German market trends: Summer bookings turn deep-red

REPORTS WORLD

January was a catastrophe for holiday bookings on the German market with a 12% decline but experts are still hopeful that the summer season can be saved.

Normally the strongest month for summer holiday bookings, January showed a 12% year-on-year fall in sales, according to the monthly GfK Travel Insights representative survey which analyses some 340,000 bookings made at 1,200 travel agencies. This represents €260 million less in revenues for tour operators and travel agents than in January 2015.

The figure, which follows an 8% drop in December, confirms comments from tour operators and travel agents in recent weeks about the slump in demand following terror attacks in major travel destinations and as worried consumers hold back with bookings due to fears about safety and security.

Summer 2016 sales are now 8.6% behind last year on a cumulative basis and all months are showing negative trends, the GfK survey showed. August is the worst hit with a 22% drop in bookings compared to the same time last year, although July has a moderate drop of only 1.1%.

Demand for winter holidays was also weak last month with a similar 12% drop in sales year-on-year, leaving low cumulative growth of 1.7% for the winter 2015/16 season.

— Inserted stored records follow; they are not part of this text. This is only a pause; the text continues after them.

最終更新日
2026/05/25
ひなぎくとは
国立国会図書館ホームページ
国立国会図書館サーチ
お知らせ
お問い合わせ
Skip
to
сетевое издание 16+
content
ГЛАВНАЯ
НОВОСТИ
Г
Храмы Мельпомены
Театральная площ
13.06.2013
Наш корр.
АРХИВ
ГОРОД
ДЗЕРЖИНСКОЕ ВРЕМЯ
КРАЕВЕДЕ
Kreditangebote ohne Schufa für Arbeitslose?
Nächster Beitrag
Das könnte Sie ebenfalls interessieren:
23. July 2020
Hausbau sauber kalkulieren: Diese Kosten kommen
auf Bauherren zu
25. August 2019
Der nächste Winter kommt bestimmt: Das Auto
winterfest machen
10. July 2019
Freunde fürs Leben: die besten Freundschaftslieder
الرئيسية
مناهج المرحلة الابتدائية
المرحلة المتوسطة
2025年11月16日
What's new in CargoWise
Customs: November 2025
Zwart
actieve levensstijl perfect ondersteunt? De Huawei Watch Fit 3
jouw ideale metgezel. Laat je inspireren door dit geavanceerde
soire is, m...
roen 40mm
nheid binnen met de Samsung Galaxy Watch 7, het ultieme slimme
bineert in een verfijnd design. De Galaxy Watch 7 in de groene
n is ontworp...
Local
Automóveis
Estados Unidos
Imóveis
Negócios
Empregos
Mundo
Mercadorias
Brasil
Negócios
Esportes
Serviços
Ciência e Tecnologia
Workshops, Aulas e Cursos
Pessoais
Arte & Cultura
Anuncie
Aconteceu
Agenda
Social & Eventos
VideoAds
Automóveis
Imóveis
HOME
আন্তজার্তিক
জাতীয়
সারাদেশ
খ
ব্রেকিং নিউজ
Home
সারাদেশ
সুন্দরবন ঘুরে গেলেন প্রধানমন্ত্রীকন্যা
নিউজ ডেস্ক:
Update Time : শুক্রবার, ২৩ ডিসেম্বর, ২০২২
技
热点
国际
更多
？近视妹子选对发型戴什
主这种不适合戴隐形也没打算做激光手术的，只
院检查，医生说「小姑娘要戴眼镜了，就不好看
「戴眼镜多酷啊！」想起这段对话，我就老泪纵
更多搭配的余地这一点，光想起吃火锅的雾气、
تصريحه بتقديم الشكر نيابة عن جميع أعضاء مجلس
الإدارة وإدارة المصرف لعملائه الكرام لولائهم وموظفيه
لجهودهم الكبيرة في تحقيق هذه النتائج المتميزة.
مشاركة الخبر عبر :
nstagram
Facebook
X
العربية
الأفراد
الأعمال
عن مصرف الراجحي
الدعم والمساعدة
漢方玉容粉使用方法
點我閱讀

Yet there are some positive signs amongst the “depressing” figures, according to GfK. Last month travel agencies reached 40% of the previous year’s total summer season revenues, just three percentage points lower than the figure achieved in January 2015. Moreover, the current summer season sales volumes are still higher than at the same time two years ago, the market researchers pointed out.

“Even though there are no signs of a changing trend based on the weekly sales figures in January, the losses can still be compensated or at least reduced,” GfK wrote. “The condition is that German holidaymakers abandon their current caution with bookings. In terms of the consumption climate, there is nothing to stop this.”

Unsurprisingly, German travel agents remain cautious about sales prospects for the coming months. As many as 40% had lower revenues in the last 2-3 months and only 27% increased sales, according to the latest monthly fvw ‘sales climate index’.

Just one third describe the current sales situation as good, nearly half as satisfactory and the rest as bad. Looking ahead, an optimistic 22% of agents surveyed expect sales to improve in the coming months while 53% expect stable demand.